EXTRACTED RECORDS -
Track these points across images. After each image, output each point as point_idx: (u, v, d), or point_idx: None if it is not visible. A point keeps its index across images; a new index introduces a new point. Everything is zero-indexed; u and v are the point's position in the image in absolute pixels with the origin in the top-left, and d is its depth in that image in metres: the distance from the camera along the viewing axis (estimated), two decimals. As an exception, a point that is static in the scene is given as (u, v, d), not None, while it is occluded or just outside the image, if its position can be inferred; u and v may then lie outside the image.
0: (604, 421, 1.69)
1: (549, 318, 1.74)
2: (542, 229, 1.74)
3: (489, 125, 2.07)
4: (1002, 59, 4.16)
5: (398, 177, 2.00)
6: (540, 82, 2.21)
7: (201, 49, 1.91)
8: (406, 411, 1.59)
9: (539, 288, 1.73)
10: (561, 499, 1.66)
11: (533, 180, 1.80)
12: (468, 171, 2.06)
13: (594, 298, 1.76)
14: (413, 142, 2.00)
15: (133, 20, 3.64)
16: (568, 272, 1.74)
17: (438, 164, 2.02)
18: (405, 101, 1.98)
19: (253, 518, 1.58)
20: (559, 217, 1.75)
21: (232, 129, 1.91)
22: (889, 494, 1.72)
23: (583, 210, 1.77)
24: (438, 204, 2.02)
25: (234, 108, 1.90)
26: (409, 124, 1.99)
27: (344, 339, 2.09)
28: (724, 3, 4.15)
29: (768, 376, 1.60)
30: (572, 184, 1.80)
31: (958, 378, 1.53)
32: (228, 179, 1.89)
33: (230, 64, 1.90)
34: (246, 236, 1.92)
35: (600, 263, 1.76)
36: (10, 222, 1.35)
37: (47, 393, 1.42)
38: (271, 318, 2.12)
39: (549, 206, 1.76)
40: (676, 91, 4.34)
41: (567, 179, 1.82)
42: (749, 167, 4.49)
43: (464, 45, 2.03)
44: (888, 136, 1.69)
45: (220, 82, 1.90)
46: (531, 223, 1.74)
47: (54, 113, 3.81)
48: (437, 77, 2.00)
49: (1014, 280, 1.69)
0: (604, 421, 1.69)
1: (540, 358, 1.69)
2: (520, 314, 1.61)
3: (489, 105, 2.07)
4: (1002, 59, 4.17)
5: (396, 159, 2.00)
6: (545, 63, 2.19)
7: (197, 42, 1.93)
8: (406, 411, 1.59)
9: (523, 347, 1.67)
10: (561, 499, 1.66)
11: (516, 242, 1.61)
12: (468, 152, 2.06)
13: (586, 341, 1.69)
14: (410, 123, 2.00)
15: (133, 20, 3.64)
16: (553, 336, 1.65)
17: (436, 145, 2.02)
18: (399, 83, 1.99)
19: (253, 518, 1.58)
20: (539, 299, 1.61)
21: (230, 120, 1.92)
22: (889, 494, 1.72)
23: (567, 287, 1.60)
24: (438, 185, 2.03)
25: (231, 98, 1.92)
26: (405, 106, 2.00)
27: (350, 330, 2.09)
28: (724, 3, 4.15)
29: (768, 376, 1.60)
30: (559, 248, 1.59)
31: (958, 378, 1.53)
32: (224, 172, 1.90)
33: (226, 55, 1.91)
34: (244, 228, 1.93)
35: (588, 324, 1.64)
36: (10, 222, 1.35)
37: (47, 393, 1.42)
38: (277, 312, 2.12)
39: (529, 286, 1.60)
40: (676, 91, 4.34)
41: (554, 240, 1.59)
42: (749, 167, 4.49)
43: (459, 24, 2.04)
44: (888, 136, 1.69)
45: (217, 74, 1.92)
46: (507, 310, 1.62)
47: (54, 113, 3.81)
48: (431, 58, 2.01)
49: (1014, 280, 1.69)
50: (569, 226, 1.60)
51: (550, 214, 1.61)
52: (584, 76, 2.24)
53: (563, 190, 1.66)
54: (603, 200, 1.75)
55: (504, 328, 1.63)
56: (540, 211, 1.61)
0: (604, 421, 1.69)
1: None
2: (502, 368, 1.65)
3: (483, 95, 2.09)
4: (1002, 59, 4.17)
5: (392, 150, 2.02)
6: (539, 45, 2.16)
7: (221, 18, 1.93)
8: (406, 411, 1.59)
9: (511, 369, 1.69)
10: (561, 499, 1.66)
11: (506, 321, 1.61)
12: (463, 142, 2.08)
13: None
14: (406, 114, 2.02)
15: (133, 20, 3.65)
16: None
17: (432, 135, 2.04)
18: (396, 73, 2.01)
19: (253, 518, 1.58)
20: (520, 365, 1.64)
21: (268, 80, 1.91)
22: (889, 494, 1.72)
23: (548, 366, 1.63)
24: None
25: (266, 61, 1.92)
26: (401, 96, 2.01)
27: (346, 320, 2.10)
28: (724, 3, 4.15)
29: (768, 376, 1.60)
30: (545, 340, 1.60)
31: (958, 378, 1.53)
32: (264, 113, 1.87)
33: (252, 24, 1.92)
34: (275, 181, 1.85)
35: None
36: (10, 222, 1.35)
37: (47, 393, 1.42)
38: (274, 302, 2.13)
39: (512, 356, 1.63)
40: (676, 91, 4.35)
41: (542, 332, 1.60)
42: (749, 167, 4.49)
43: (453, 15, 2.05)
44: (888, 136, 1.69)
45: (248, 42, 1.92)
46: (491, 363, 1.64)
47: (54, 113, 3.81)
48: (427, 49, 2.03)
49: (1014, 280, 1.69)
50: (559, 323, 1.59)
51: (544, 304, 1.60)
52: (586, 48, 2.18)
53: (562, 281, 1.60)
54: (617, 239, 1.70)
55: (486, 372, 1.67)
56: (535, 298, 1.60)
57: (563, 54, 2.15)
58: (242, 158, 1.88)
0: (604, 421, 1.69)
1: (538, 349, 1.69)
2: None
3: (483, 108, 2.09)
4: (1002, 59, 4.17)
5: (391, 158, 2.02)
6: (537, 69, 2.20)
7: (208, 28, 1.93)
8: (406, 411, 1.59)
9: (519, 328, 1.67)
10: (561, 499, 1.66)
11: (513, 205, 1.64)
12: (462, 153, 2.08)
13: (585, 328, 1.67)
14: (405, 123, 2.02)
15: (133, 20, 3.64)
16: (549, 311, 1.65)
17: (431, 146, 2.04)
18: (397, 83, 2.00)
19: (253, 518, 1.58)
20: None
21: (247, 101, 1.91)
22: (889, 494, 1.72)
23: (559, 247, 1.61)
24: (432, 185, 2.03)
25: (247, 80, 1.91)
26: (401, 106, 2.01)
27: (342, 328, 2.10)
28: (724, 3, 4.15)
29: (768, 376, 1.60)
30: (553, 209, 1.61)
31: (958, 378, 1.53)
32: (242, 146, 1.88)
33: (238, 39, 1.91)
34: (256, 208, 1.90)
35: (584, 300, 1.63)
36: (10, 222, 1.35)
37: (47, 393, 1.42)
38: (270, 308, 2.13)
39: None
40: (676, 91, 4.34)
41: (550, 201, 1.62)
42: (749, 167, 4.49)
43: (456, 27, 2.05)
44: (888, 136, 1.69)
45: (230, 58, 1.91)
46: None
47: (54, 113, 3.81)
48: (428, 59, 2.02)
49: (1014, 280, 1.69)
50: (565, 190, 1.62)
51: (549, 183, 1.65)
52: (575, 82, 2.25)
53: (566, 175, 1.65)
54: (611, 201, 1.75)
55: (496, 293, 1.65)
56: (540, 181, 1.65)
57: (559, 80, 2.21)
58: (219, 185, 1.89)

==

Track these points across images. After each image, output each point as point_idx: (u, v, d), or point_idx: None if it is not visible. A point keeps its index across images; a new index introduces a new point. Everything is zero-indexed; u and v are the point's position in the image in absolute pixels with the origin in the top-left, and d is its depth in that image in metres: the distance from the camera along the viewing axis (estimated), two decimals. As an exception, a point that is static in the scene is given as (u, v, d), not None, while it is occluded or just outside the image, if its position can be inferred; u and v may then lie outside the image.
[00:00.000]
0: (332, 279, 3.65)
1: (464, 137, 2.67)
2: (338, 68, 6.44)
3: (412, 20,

* * *

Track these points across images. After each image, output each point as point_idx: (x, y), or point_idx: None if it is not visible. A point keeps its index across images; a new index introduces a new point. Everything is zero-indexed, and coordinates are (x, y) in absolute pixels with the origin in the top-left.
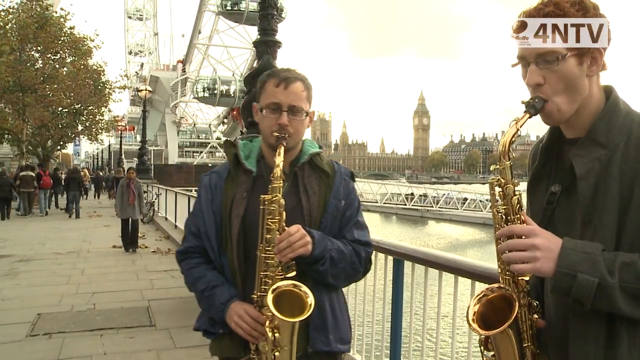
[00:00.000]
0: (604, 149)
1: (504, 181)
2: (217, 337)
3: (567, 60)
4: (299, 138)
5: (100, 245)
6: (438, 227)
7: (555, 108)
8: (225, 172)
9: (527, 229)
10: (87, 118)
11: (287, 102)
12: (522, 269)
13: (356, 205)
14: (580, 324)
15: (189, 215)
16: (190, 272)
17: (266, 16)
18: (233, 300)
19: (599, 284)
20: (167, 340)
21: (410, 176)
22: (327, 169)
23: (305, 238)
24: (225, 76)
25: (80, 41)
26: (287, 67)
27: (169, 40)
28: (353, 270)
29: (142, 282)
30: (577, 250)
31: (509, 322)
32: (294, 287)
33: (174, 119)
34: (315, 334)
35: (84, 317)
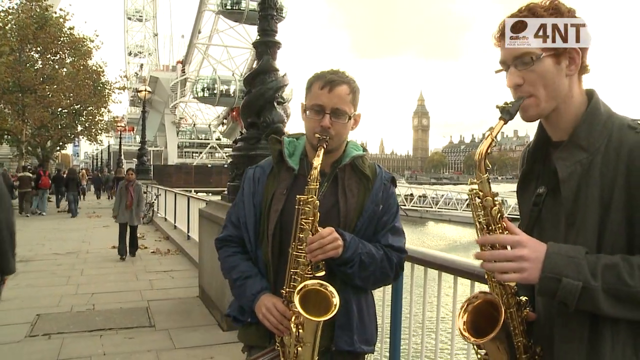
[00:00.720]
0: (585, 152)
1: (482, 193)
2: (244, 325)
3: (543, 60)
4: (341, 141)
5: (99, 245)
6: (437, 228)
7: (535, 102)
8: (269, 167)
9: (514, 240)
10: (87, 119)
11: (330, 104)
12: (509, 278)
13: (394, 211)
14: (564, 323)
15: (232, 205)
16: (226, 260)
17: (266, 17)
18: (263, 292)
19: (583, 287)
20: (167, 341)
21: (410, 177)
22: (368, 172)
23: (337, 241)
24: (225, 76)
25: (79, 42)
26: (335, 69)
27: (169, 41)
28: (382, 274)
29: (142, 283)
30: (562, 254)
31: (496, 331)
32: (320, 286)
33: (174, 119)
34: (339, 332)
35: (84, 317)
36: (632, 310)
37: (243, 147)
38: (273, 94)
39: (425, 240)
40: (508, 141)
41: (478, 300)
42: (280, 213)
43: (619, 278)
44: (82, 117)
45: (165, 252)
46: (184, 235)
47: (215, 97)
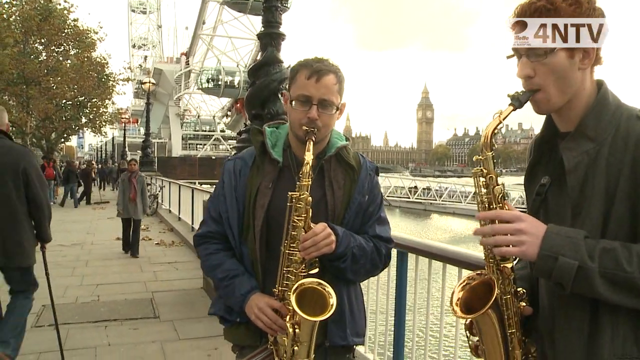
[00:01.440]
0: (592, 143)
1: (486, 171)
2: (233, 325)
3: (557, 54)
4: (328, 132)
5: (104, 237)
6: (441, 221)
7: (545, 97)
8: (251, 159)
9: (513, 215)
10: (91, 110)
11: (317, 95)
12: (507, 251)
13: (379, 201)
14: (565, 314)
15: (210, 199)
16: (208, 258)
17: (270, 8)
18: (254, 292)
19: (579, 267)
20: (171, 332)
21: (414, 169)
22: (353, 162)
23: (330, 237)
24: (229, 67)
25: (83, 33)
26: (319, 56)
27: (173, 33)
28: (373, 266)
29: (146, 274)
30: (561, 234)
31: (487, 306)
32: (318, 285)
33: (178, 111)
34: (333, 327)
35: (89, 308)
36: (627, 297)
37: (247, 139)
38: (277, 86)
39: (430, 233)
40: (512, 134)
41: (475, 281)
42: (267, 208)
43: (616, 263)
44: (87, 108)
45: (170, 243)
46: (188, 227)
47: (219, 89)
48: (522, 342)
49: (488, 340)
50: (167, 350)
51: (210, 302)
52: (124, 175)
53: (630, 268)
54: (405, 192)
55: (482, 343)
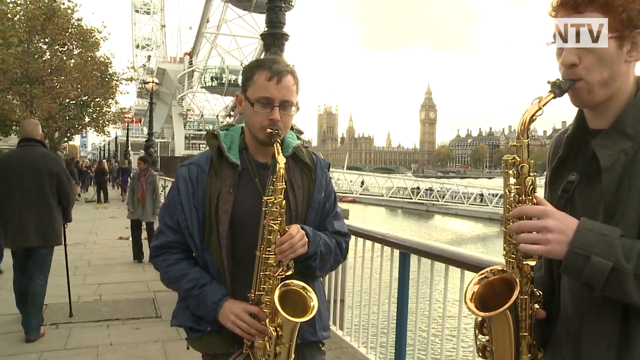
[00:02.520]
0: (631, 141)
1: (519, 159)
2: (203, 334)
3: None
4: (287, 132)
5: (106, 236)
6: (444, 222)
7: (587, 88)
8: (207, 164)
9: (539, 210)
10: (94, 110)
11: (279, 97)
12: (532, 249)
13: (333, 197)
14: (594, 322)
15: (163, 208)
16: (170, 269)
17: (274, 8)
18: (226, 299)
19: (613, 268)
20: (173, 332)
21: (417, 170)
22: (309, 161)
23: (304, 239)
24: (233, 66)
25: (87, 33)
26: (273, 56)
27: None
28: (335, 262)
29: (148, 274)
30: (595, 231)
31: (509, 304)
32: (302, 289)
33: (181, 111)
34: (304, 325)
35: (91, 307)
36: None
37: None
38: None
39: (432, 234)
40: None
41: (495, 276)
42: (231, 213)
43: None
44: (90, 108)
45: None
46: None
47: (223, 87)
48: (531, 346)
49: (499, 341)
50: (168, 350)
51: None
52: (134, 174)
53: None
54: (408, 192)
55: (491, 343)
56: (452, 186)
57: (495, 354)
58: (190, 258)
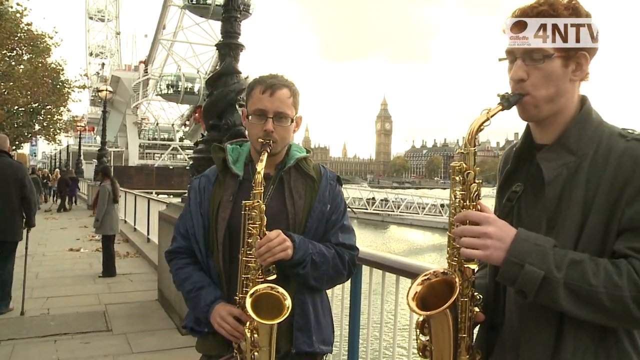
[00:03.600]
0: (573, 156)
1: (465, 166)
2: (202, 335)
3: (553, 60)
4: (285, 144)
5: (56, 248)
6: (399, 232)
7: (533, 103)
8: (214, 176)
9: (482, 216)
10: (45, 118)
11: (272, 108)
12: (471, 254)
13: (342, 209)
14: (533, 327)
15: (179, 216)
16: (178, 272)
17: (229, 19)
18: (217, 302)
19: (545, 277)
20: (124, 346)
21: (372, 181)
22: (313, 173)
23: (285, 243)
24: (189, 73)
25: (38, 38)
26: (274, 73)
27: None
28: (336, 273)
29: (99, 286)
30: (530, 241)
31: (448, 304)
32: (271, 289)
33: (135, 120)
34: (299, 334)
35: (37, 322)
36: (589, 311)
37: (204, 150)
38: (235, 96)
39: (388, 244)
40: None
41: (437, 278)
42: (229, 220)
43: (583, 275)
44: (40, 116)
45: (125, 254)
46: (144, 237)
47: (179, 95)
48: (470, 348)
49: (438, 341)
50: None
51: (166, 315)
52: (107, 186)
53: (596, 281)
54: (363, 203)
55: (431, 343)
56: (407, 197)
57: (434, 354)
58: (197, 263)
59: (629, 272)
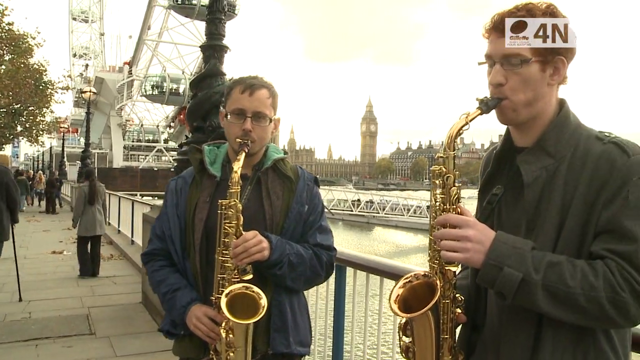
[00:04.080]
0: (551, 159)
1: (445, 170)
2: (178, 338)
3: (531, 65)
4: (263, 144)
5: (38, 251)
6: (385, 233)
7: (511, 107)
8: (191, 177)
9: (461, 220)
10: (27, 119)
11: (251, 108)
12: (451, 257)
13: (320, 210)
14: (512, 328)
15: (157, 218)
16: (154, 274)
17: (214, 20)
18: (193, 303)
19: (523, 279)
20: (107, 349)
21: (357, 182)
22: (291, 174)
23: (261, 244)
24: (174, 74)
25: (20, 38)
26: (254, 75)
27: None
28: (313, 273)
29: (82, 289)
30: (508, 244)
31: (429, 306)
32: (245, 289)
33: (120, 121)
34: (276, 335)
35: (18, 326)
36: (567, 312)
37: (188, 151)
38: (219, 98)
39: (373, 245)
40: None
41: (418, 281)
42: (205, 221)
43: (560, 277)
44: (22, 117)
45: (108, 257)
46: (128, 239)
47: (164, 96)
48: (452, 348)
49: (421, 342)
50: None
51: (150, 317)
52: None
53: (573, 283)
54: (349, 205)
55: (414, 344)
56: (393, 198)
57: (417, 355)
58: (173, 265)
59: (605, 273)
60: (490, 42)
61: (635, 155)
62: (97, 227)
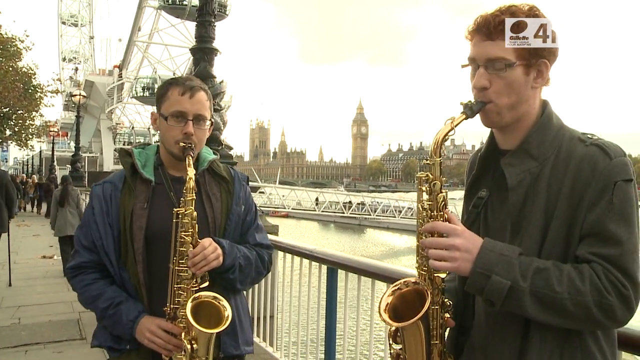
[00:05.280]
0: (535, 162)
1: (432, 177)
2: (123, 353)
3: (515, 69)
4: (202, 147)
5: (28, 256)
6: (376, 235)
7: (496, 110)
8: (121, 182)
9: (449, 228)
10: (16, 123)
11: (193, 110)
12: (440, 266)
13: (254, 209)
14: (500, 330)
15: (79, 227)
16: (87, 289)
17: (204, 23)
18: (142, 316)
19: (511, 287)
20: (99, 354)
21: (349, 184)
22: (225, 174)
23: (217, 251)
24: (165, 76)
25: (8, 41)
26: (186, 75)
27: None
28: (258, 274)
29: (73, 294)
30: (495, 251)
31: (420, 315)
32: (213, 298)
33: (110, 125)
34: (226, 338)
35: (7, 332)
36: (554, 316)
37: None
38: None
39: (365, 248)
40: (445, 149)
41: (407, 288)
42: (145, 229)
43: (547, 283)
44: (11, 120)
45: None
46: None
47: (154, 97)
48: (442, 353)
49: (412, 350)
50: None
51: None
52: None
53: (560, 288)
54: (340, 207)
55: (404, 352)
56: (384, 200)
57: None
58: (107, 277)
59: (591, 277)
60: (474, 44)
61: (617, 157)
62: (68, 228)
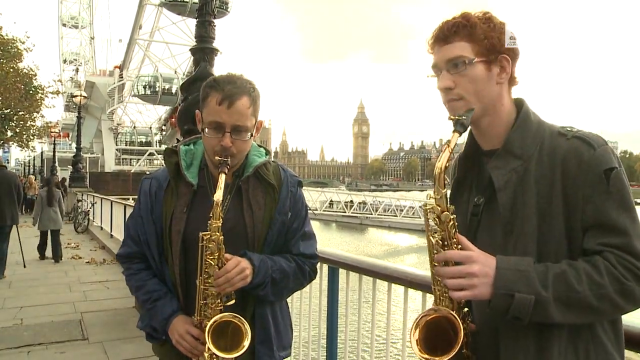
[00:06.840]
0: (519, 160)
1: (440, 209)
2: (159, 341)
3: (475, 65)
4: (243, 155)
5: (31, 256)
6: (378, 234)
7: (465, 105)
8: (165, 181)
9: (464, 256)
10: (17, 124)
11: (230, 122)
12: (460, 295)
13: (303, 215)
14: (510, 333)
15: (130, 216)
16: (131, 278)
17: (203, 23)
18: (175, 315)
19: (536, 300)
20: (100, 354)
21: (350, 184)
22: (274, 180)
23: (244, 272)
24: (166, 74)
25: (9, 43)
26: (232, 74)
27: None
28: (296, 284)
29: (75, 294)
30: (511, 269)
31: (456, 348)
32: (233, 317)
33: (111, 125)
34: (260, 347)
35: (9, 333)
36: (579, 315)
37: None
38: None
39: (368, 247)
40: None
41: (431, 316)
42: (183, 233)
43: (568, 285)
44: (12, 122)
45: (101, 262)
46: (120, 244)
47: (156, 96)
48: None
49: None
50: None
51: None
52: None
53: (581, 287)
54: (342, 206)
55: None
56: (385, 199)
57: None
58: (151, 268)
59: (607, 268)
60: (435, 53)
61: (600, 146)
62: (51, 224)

EXERCISE DESCRIPTION - As listed above, the lines from the line with "1: (504, 181)" to the line with "30: (577, 250)" are to be echoed exactly, with both ends included and nothing added.

REPLY -
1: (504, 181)
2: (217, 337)
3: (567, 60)
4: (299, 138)
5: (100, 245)
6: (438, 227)
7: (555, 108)
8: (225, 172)
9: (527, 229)
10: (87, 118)
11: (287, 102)
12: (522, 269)
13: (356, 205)
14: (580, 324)
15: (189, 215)
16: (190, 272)
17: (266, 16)
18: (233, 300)
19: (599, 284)
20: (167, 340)
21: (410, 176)
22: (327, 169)
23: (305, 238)
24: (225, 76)
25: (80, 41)
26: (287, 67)
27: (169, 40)
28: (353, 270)
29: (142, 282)
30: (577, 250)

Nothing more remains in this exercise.